Birileri de Montrö Boğazlar sözleşmesinin gündeme gelmesi ile birlikte, ülkemizde, Montrö’den çekilmenin müebbetlik suç olduğunu iddia etmektedir?!. Peki, bu zevatlara soralım!. Kim veya kimler adına ve hangi kanun ve yasaya istinaden böyle üs perdeden atıp tutabiliyorsunuz?!.Tabii ki bir de neyin veya nelerin karşılığında?! Ederiniz ne kadardır, acaba?!.
Kanal İstanbul; Yılda yaklaşık 43.000 geminin geçtiği ve önümüzde ki yıllarda bu rakamın ikiye katlanabileceği İstanbul Boğazı, gemi trafiğinde tonajlardaki artış, teknolojik gelişmeler sonucu ve gemi boyutlarının büyümesi! Özellikle akaryakıt benzeri tehlikeli ve zehirli maddeleri taşıyan gemi ve tanker geçişlerinin artması! İstanbul üzerinde büyük baskı ve tehdit oluşturmasından kaynaklı, Kadim Türk Devlet Aklı denetiminde ki Türk Devleti; Karadeniz ve Marmara arasında yeni bir Kanal projesini hayata geçirmeye çalışmaktadır! Strateji, taktik ve planlarınız yoksa başkasının planlarının bir parçası olursunuz!.

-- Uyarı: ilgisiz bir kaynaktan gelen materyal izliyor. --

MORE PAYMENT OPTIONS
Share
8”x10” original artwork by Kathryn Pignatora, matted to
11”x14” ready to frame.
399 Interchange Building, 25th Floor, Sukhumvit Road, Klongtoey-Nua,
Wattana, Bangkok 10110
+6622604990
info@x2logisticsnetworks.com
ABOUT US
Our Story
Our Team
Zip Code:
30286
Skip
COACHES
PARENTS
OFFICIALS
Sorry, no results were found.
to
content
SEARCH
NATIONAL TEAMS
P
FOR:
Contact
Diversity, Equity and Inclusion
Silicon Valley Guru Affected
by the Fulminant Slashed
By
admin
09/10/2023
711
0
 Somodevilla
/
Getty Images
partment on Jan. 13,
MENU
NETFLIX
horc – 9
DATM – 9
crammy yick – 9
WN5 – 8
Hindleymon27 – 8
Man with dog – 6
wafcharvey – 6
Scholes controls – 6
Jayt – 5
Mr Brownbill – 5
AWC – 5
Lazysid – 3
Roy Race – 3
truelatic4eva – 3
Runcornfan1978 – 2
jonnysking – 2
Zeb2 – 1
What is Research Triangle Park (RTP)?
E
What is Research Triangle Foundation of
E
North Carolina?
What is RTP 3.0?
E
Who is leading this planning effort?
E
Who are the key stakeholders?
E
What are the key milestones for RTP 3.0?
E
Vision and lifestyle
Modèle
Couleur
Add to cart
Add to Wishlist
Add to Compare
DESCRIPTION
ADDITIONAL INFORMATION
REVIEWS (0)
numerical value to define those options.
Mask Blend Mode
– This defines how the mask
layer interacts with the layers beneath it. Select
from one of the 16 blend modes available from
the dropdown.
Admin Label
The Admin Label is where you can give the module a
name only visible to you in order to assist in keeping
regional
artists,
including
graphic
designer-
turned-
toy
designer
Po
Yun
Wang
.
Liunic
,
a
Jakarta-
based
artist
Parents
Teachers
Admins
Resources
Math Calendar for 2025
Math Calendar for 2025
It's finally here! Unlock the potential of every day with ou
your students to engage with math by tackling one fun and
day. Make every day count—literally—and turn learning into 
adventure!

Örneklem olarak, Süveyş kanalından yılda 18.000 gemi geçerken, Mısır devleti, 10 milyar dolar düzeyinde, gelir elde etmektedir!. İstanbul Boğazından ise yılda ortalama Süveyş Kanalının üç katı civarında gemi geçmesine rağmen beş kuruş gelirimiz yoktur!. Neden acaba?!. Bu nasıl bir düzen ve paylaşımdır! Şimdi anladık mı kavganın boyutu, dengenin zorluğu ve büyüklüğünü!.